**Reading text:**

Development Tools Microconference Notes




Welcome to Linux Plumbers Conference 2015



The structure will be short introductions to an issue or topic followed by a discussion with the audience.


A limit of 3 slides per presentation is enforced to ensure focus and allocate enough time for discussions.



Please use this etherpad to take notes. Microconf leaders will be giving a TWO MINUTE summary of their microconference during the Friday afternoon closing session.



Please remember there is no video this year, so your notes are the only record of your microconference.



Miniconf leaders: Please remember to take note of the approximate number of attendees in your session(s).


  1. Wifi SSID: Exhibitor Internet Login: linux Password: seattle


SCHEDULE





·         Speaker: Shuah Khan from Samsung.

·         Abstract: https://linuxplumbersconf.org/2015/ocw/proposals/2643

·         This is a 20 minute talk

·         Debugging methods

o    Redirecting console

·         Net console has limited use

o    Enable early printk right away to get messages from early boot sequence

o    Assuming system boots up, but you want to see if system state is good, can
poke with lots of tools

·         Lspci, lsusb to look at devices

o    Panics:

·         Oops messages are helpful

o    System hangs - SysRq key helps you get out of the state to see debug info

o    Races/timing:

·         Note what device, what usage

o    e.g. Video application tuning into TV channel & see streaming errors

·         Are there changes in device driver?

**Written request:** Please state how many slides each presentation may use, according to the microconference notes above.

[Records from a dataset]
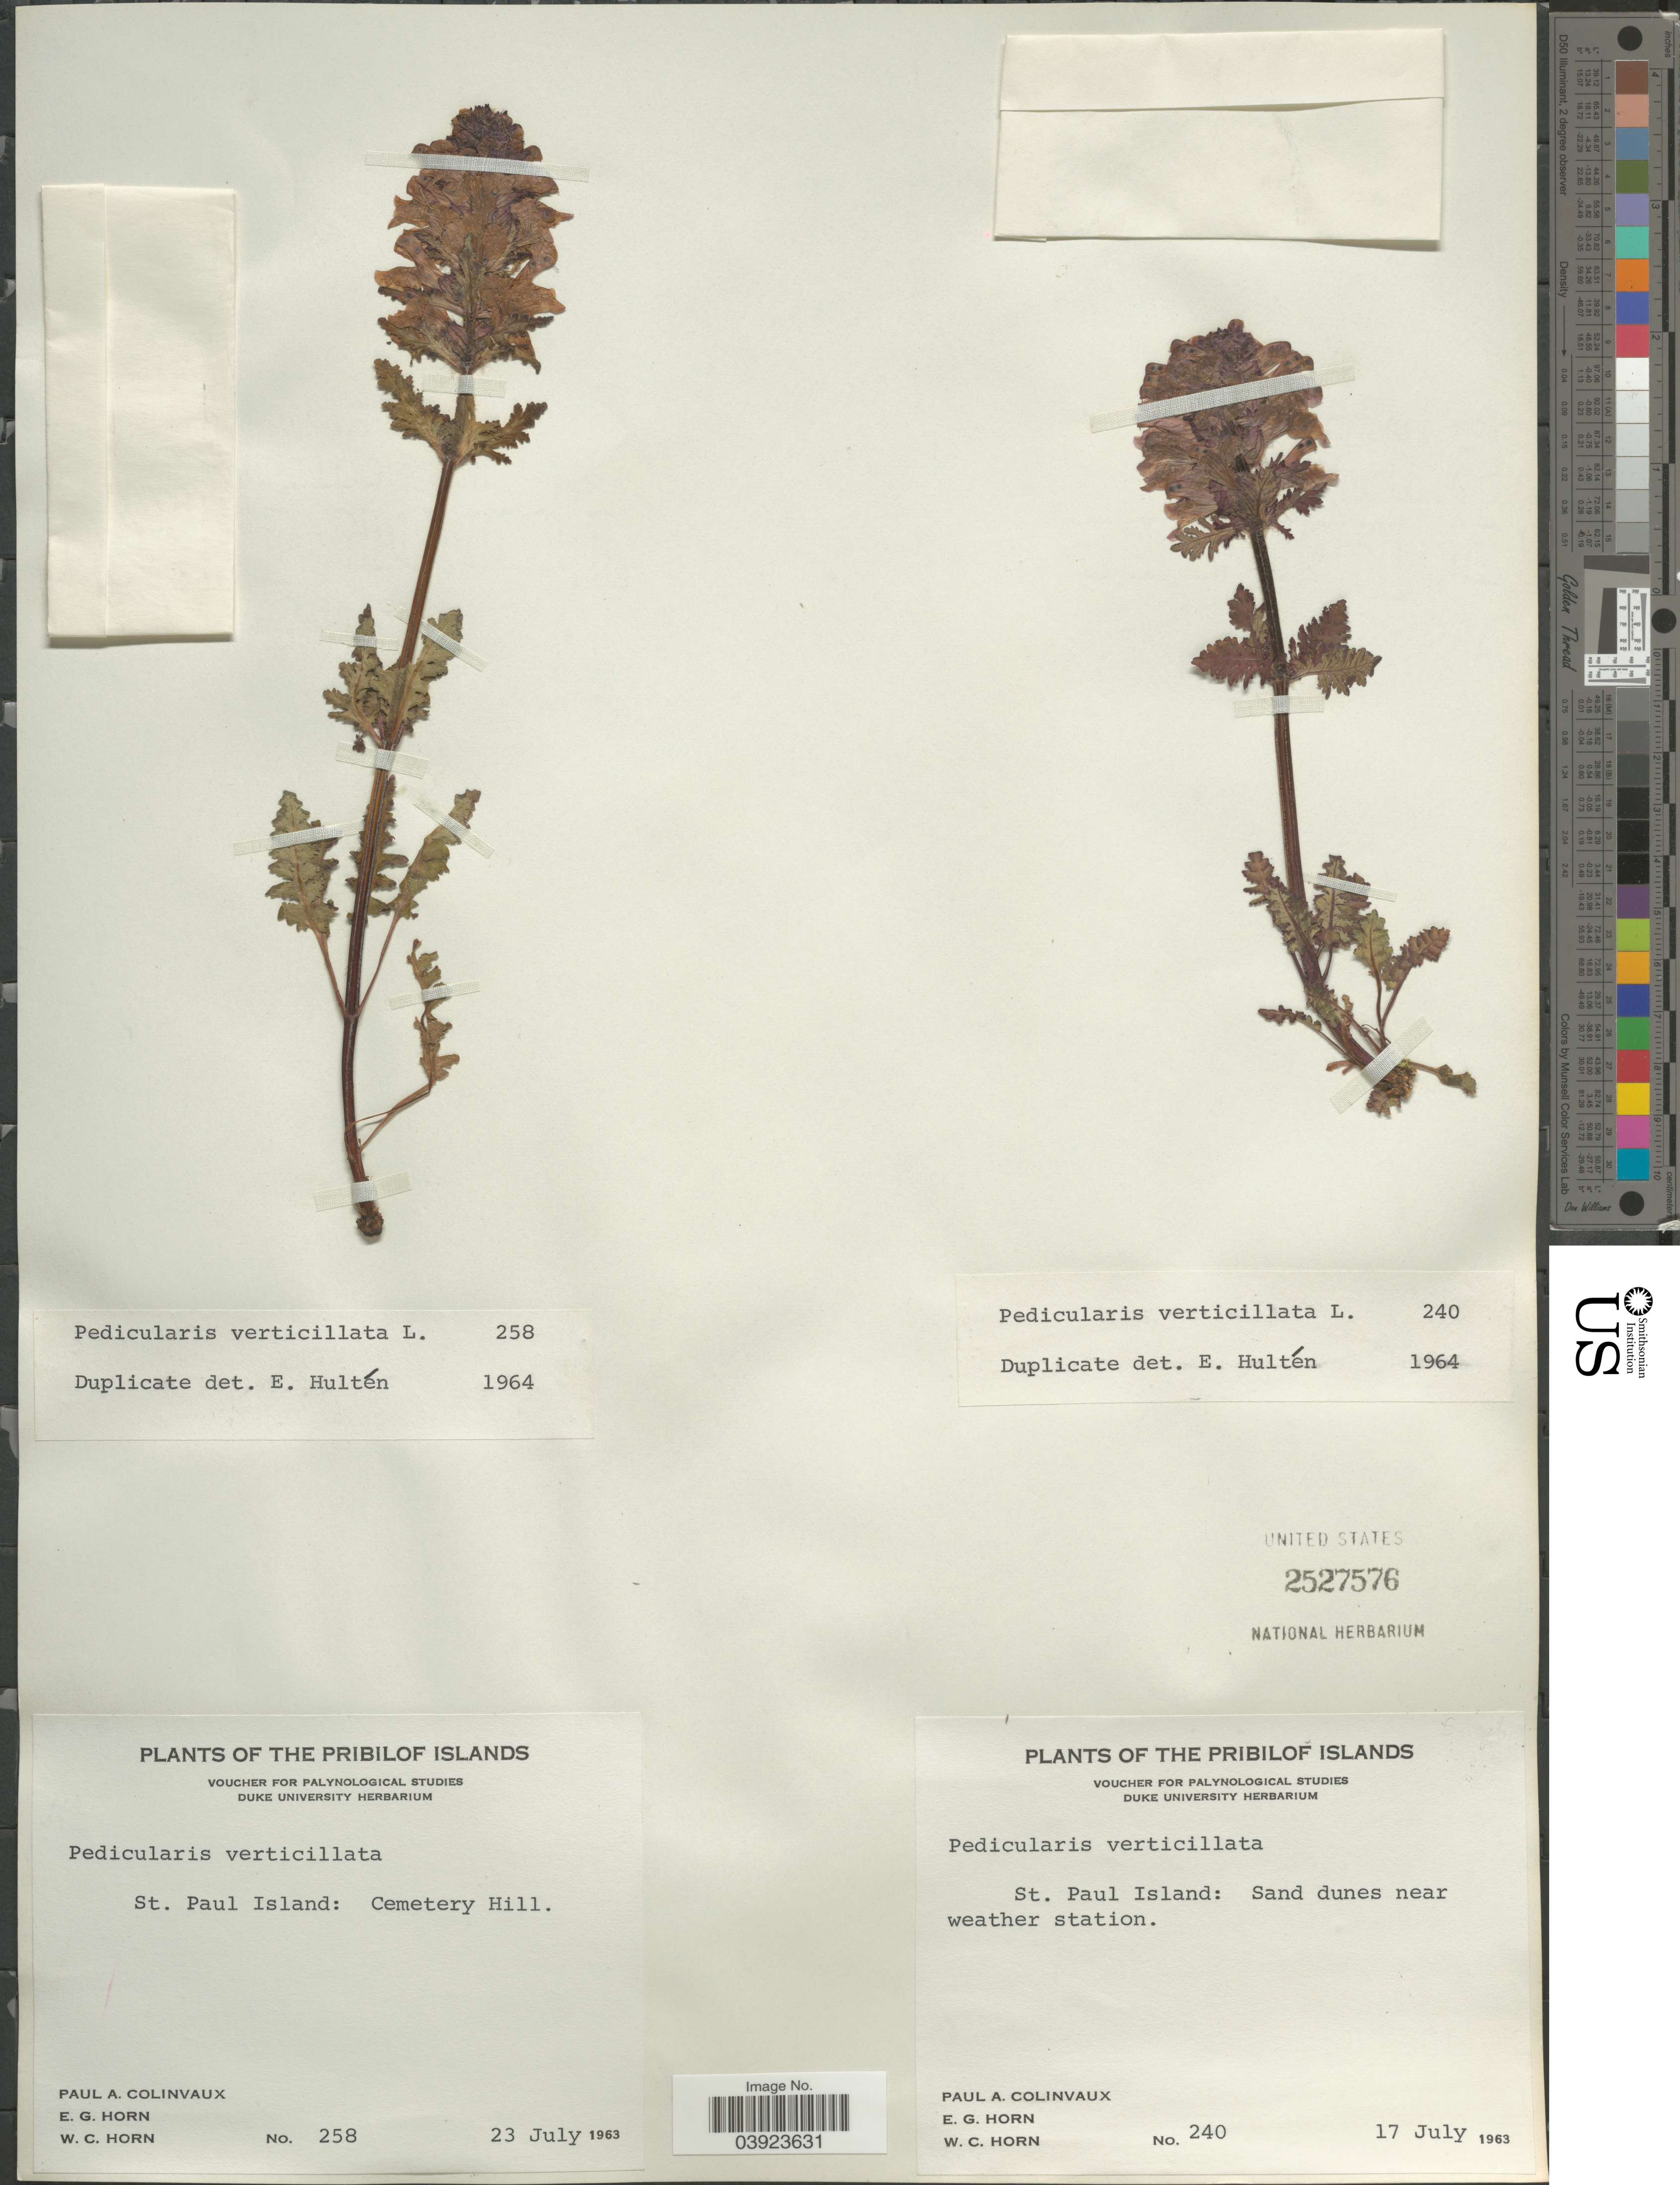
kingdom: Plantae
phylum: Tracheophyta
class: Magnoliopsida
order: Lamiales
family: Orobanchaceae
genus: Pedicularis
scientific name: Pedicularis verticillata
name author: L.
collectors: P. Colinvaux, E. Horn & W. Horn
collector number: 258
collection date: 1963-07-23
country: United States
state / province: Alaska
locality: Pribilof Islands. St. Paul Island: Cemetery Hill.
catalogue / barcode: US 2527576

**Exercise output:** Three slides per presentation.